Clearly disclose board member compensation in annual reports and proxy statements, providing a breakdown of elements such as base pay, bonuses, and equity awards. SEBI (Securities and Exchange Board of India) regulations mandate the disclosure of director compensation in annual reports.
Limit the number of boards on which a director can serve to prevent overboarding, which could compromise their effectiveness and time commitment to each company. Institutional Shareholder Services (ISS), a global proxy advisory firm, provides guidelines on director overboarding to ensure directors can adequately fulfill their responsibilities.
Implement clawback provisions that allow the company to recover compensation in cases of financial restatements, misconduct, or breaches of fiduciary duty. General Electric (GE) has clawback provisions in place to recover executive and board member compensation in certain circumstances.
Conduct periodic reviews and evaluations of board member compensation to ensure it remains appropriate and competitive.
Ensure that board members with a vested interest in compensation decisions (such as receiving substantial board fees) recuse themselves from compensation committee discussions.
Comply with regulations that require the disclosure of the CEO-to-median-employee pay ratio to provide transparency on executive and board member pay relative to the broader workforce. In the United States, the SEC mandates this disclosure in annual proxy statements.

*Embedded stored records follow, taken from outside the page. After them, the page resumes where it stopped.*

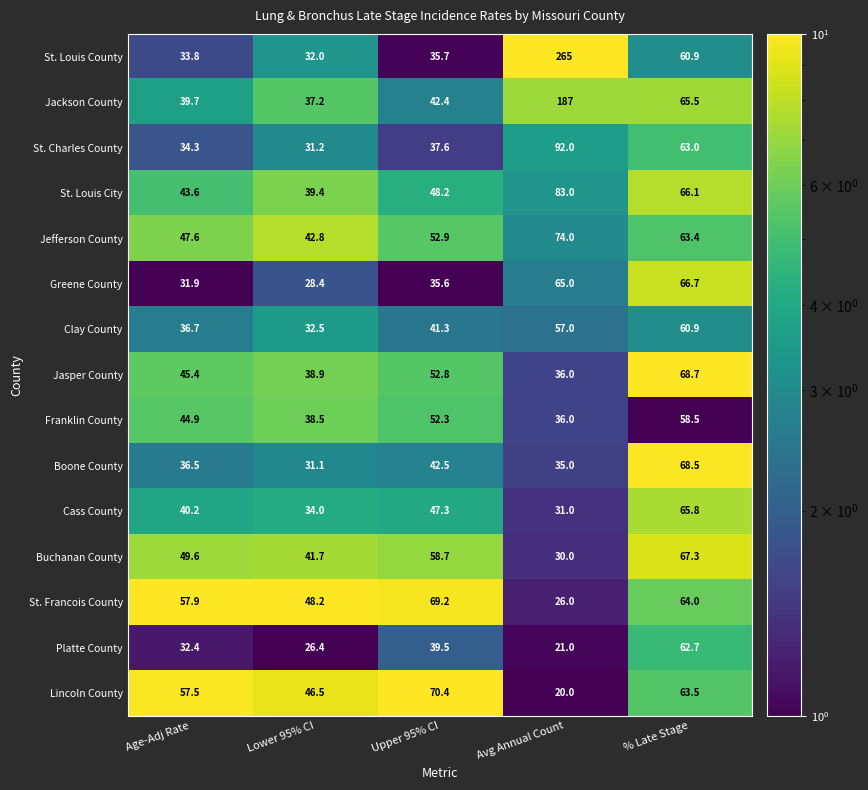

At which label is Clay County closest to 46?

Upper 95% CI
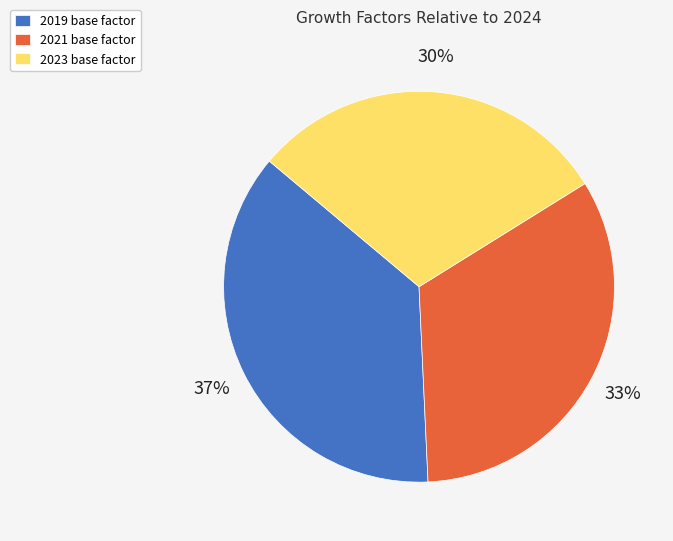

The 2021 slice represents 33% of the pie. True or false?

True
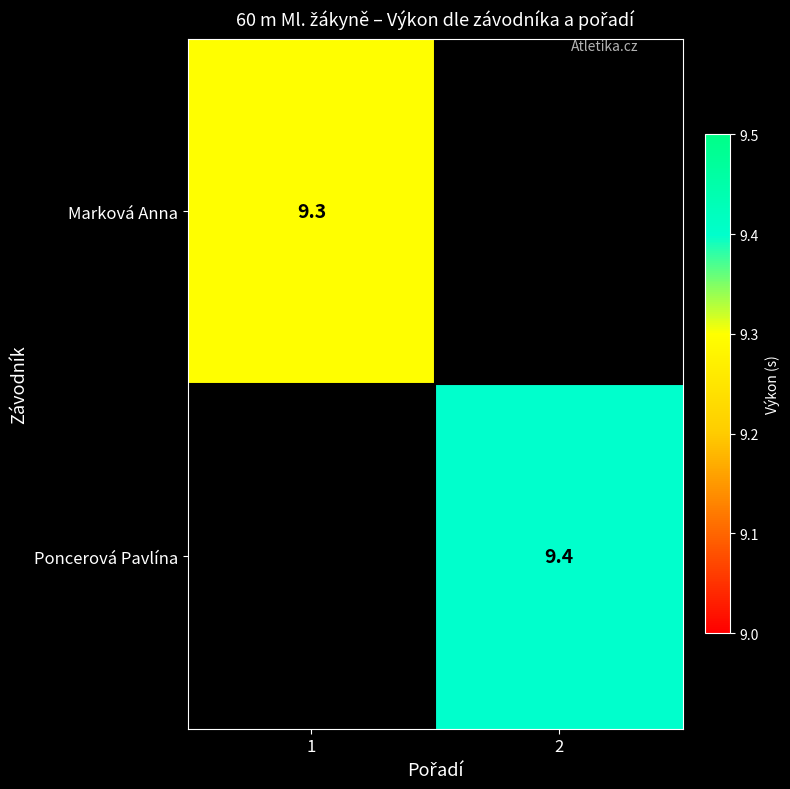

At how many categories does at least one series exceed 9?

2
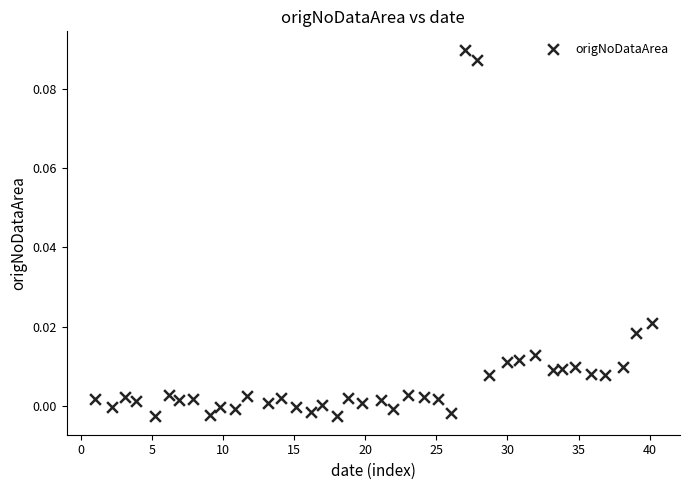

What is the range of X values (max minus min)?

39.2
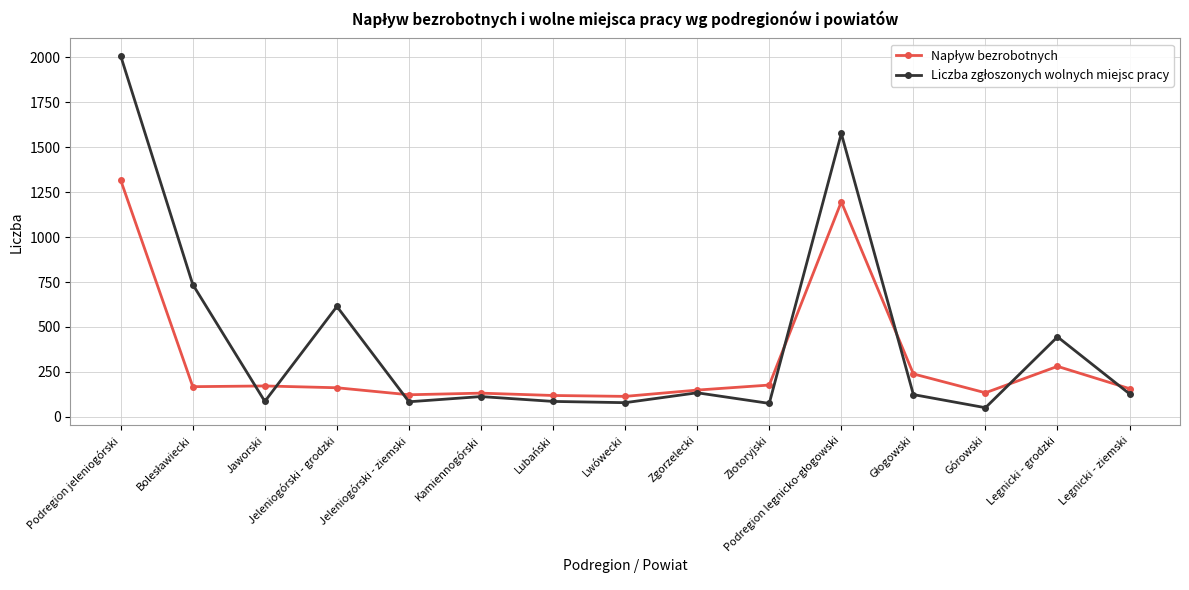

Which category has the highest value across all series?

Podregion jeleniogórski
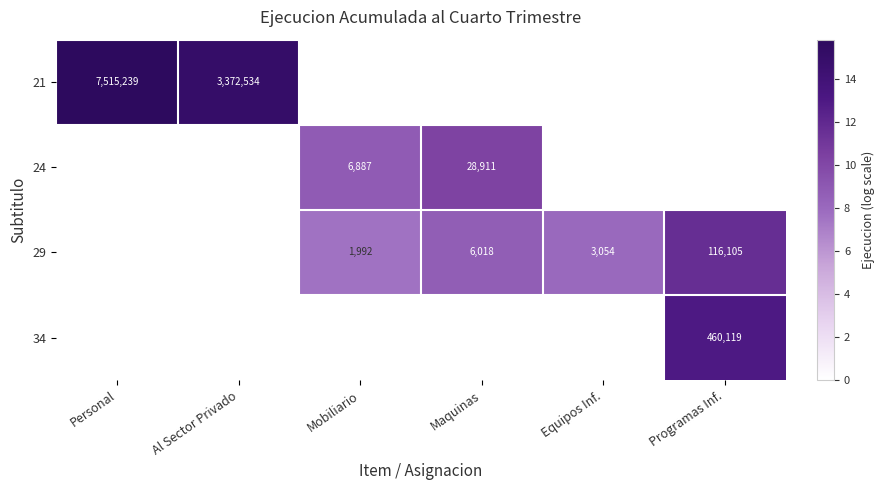

True or false: 21 has a value of 7515239 at Personal.

True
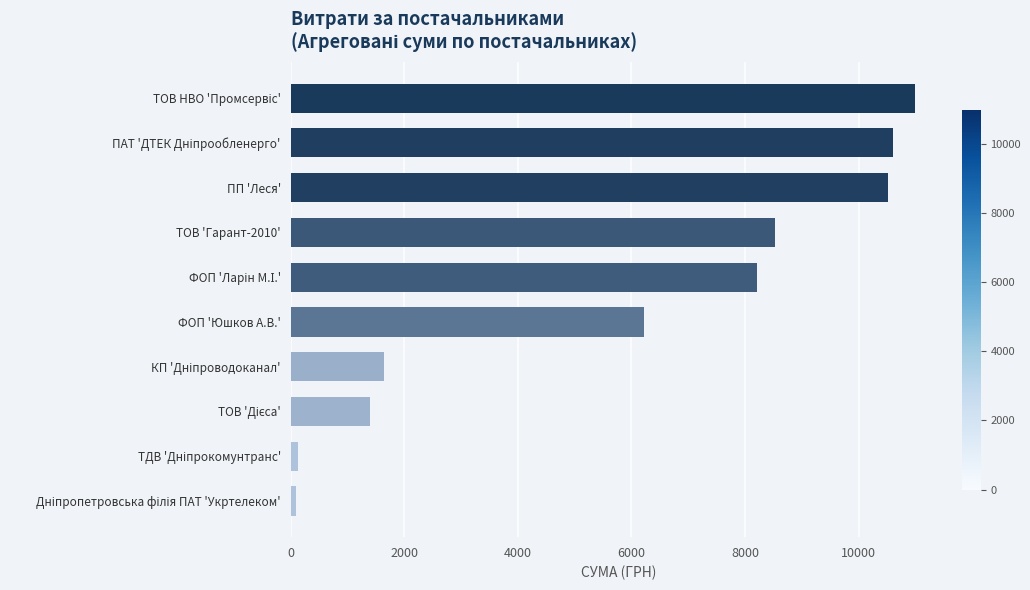

Where is the data nearest to the value 5544?

ФОП 'Юшков А.В.'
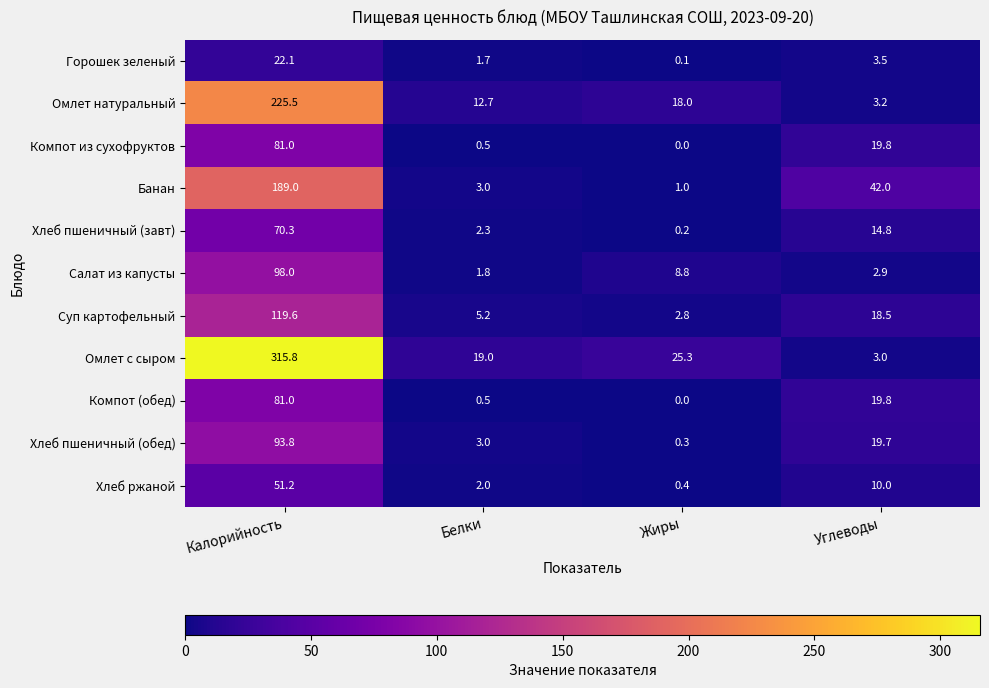

What is the greatest value displayed?

315.8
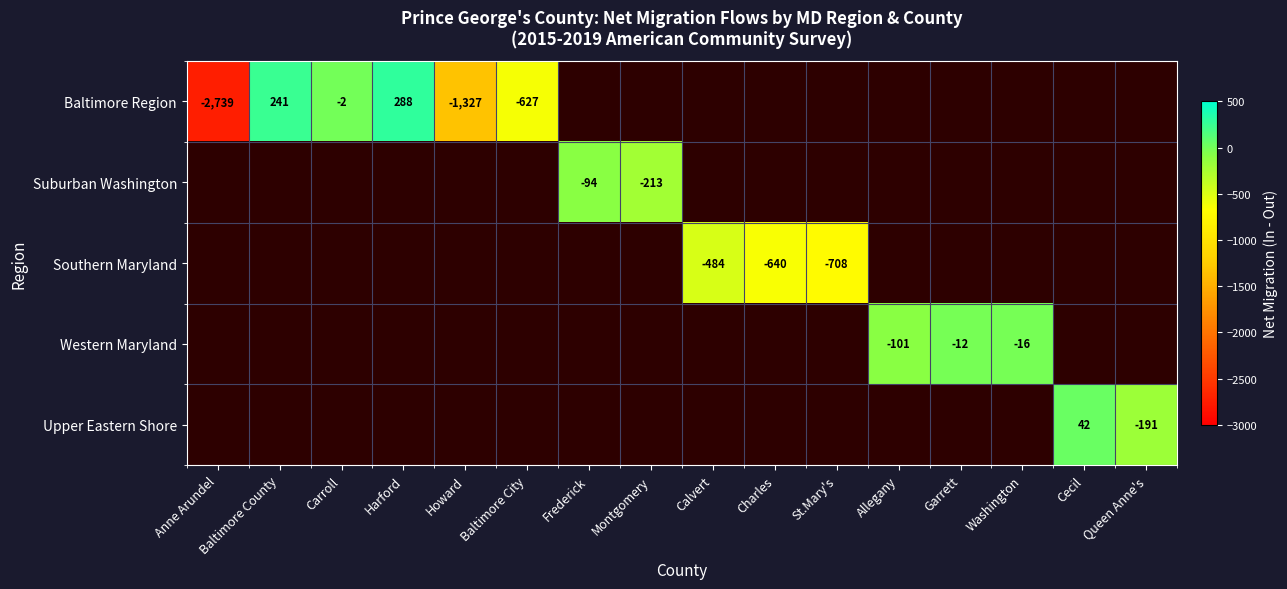

Which has a higher value, Washington or Baltimore City?

Washington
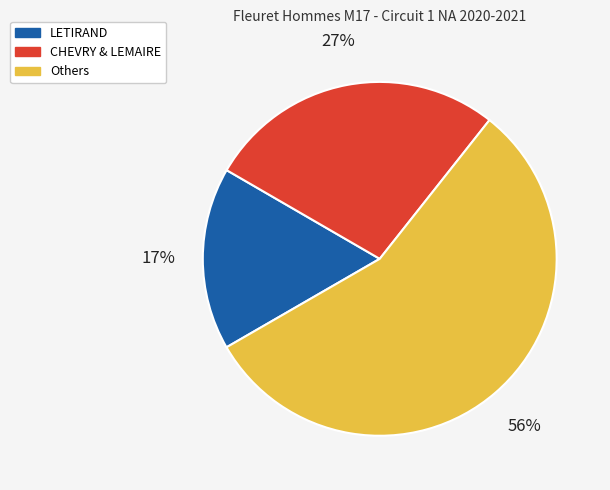

Does any single category account for the majority?

Yes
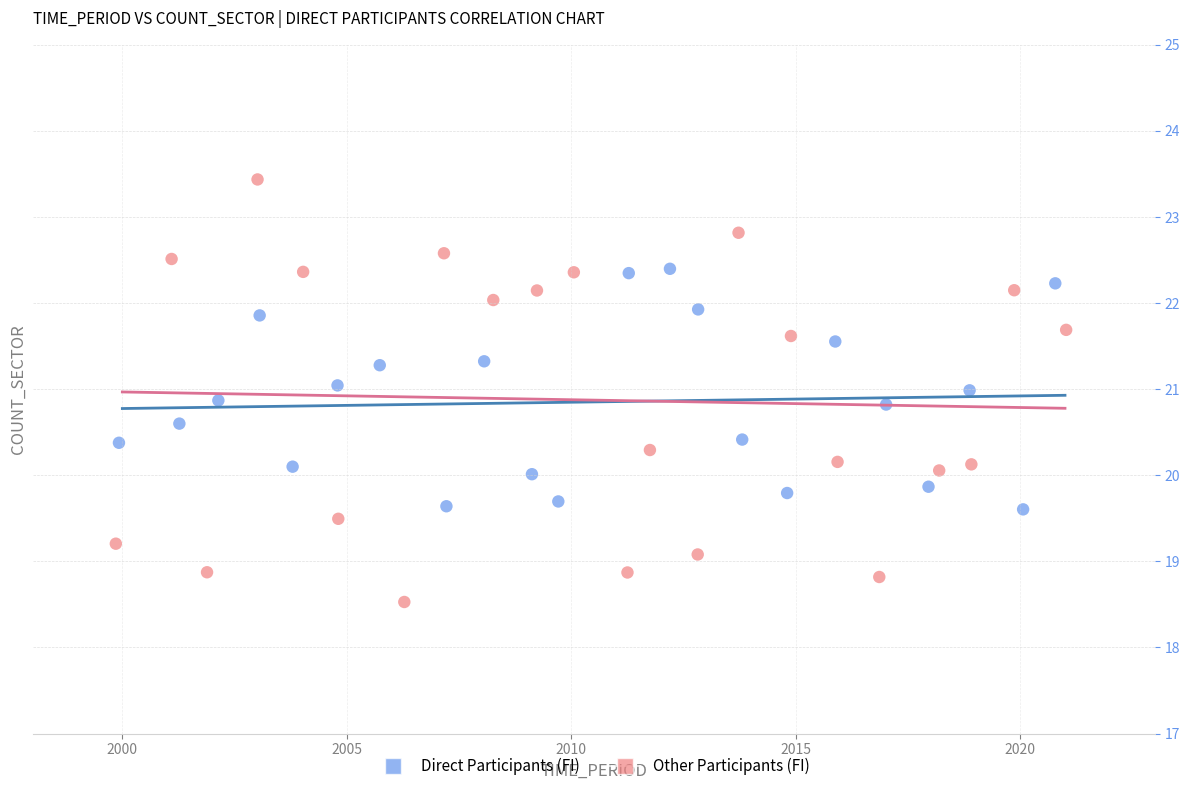

Which series has the largest Y range (max minus min)?

Other Participants (FI)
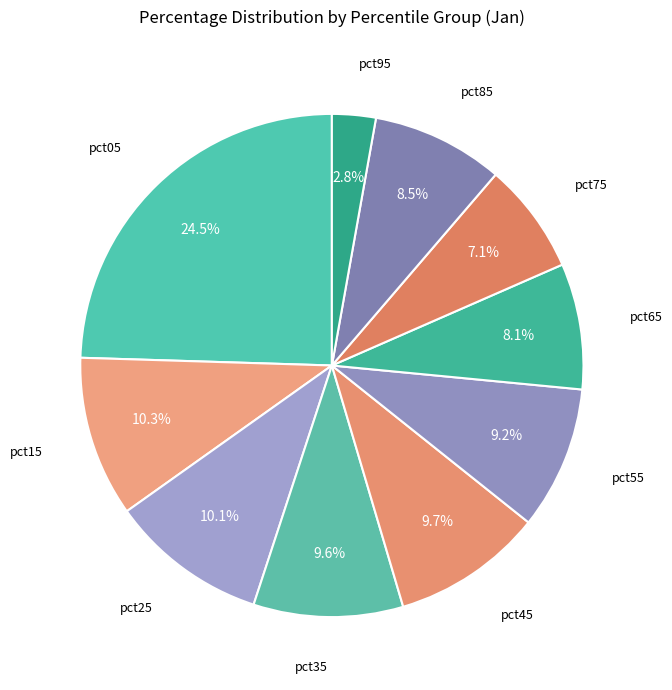

How many segments does this pie chart have?

10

Engage with shareholders on compensation matters through non-binding "say-on-pay" votes and shareholder outreach to understand and address their concerns. Many global companies engage with shareholders to gather feedback on executive and board compensation and make adjustments based on shareholder input.
These best practices aim to strike a balance between attracting top talent and ensuring fair compensation practices. By following these guidelines, companies can enhance governance, align interests, and maintain stakeholder trust.